Superorder of insects

Amphiesmenoptera is an insect superorder, established by S. G. Kiriakoff, but often credited to Willi Hennig in his revision of insect taxonomy for two sister orders: Lepidoptera (butterflies and moths) and Trichoptera (caddisflies). In 2017, a third fossil order was added to the group, the Tarachoptera.

Trichoptera and Lepidoptera share a number of derived characters (synapomorphies) which demonstrate their common descent:

- Females, rather than males, are heterogametic (i.e. their sex chromosomes differ).
- Dense setae are present in the wings (modified into scales in Lepidoptera).
- There is a particular venation pattern on the forewings (the double-looped anal veins).
- Larvae have mouth structures and glands to make and manipulate silk.
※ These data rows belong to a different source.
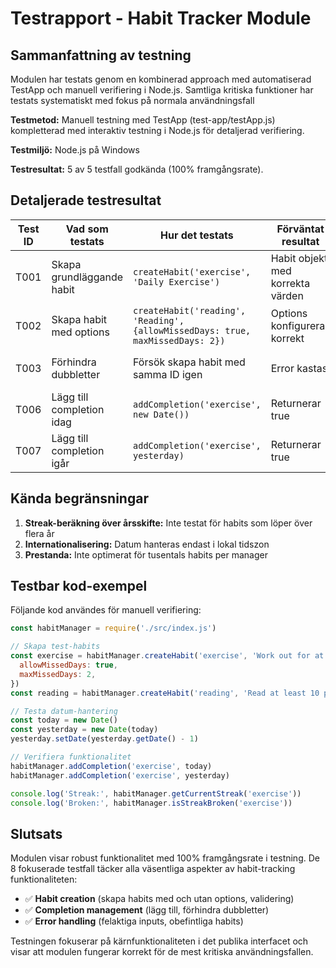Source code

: # Testrapport - Habit Tracker Module

## Sammanfattning av testning

Modulen har testats genom en kombinerad approach med automatiserad TestApp och manuell verifiering i Node.js. Samtliga kritiska funktioner har testats systematiskt med fokus på normala användningsfall

**Testmetod:** Manuell testning med TestApp (test-app/testApp.js) kompletterad med interaktiv testning i Node.js för detaljerad verifiering.

**Testmiljö:** Node.js på Windows

**Testresultat:** 5 av 5 testfall godkända (100% framgångsrate).

## Detaljerade testresultat

| Test ID | Vad som testats                | Hur det testats                                                                | Förväntat resultat               | Faktiskt resultat                                     | Status  |
| ------- | ------------------------------ | ------------------------------------------------------------------------------ | -------------------------------- | ----------------------------------------------------- | ------- |
| T001    | Skapa grundläggande habit      | `createHabit('exercise', 'Daily Exercise')`                                    | Habit objekt med korrekta värden | Habit skapas med id='exercise', name='Daily Exercise' | ✅ PASS |
| T002    | Skapa habit med options        | `createHabit('reading', 'Reading', {allowMissedDays: true, maxMissedDays: 2})` | Options konfigureras korrekt     | allowMissedDays=true, maxMissedDays=2                 | ✅ PASS |
| T003    | Förhindra dubbletter           | Försök skapa habit med samma ID igen                                           | Error kastas                     | Error: "Habit with ID 'exercise' already exists."     | ✅ PASS |
| T006    | Lägg till completion idag      | `addCompletion('exercise', new Date())`                                        | Returnerar true                  | Completion tillagd framgångsrikt                      | ✅ PASS |
| T007    | Lägg till completion igår      | `addCompletion('exercise', yesterday)`                                         | Returnerar true                  | Completion tillagd för specifikt datum                | ✅ PASS |

## Kända begränsningar

1. **Streak-beräkning över årsskifte:** Inte testat för habits som löper över flera år
2. **Internationalisering:** Datum hanteras endast i lokal tidszon
3. **Prestanda:** Inte optimerat för tusentals habits per manager

## Testbar kod-exempel

Följande kod användes för manuell verifiering:

```javascript
const habitManager = require('./src/index.js')

// Skapa test-habits
const exercise = habitManager.createHabit('exercise', 'Work out for at least 60 min', { 
  allowMissedDays: true,
  maxMissedDays: 2,
})
const reading = habitManager.createHabit('reading', 'Read at least 10 pages')

// Testa datum-hantering
const today = new Date()
const yesterday = new Date(today)
yesterday.setDate(yesterday.getDate() - 1)

// Verifiera funktionalitet
habitManager.addCompletion('exercise', today)
habitManager.addCompletion('exercise', yesterday)

console.log('Streak:', habitManager.getCurrentStreak('exercise'))
console.log('Broken:', habitManager.isStreakBroken('exercise'))
```

## Slutsats

Modulen visar robust funktionalitet med 100% framgångsrate i testning. De 8 fokuserade testfall täcker alla väsentliga aspekter av habit-tracking funktionaliteten:

- ✅ **Habit creation** (skapa habits med och utan options, validering)
- ✅ **Completion management** (lägg till, förhindra dubbletter)
- ✅ **Error handling** (felaktiga inputs, obefintliga habits)

Testningen fokuserar på kärnfunktionaliteten i det publika interfacet och visar att modulen fungerar korrekt för de mest kritiska användningsfallen.
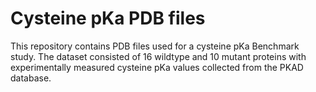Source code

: # Cysteine pKa PDB files

This repository contains PDB files used for a cysteine pKa Benchmark study. 
The dataset consisted of 16 wildtype and 10 mutant proteins with experimentally measured cysteine pKa values collected from the PKAD database.
 
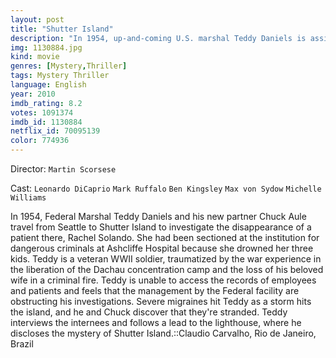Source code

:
 ```yaml
---
layout: post
title: "Shutter Island"
description: "In 1954, up-and-coming U.S. marshal Teddy Daniels is assigned to investigate the disappearance of a patient from Boston's Shutter Island Ashecliffe Hospital. He's been pushing for an assignment on the island for personal reasons, but before long he thinks he's been brought there as part of a twisted plot by hospital doctors whose radical treatments range from unethical to illegal to downright sinister. Teddy's shrewd investiga.."
img: 1130884.jpg
kind: movie
genres: [Mystery,Thriller]
tags: Mystery Thriller 
language: English
year: 2010
imdb_rating: 8.2
votes: 1091374
imdb_id: 1130884
netflix_id: 70095139
color: 774936
---
```

Director: `Martin Scorsese`  

Cast: `Leonardo DiCaprio` `Mark Ruffalo` `Ben Kingsley` `Max von Sydow` `Michelle Williams` 

In 1954, Federal Marshal Teddy Daniels and his new partner Chuck Aule travel from Seattle to Shutter Island to investigate the disappearance of a patient there, Rachel Solando. She had been sectioned at the institution for dangerous criminals at Ashcliffe Hospital because she drowned her three kids. Teddy is a veteran WWII soldier, traumatized by the war experience in the liberation of the Dachau concentration camp and the loss of his beloved wife in a criminal fire. Teddy is unable to access the records of employees and patients and feels that the management by the Federal facility are obstructing his investigations. Severe migraines hit Teddy as a storm hits the island, and he and Chuck discover that they're stranded. Teddy interviews the internees and follows a lead to the lighthouse, where he discloses the mystery of Shutter Island.::Claudio Carvalho, Rio de Janeiro, Brazil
Thus, these two extant orders are sisters, with Tarachoptera basal to both groups. Amphiesmenoptera probably evolved in the Jurassic. Lepidoptera differ from the Trichoptera in several features, including wing venation, form of the scales on the wings, loss of the cerci, loss of an ocellus, and changes to the legs.

Amphiesmenoptera are thought to be the sister group of Antliophora, a proposed superorder comprising Diptera (flies), Siphonaptera (fleas) and Mecoptera (scorpionflies). Together, Amphiesmenoptera and Antliophora compose the group Mecopterida.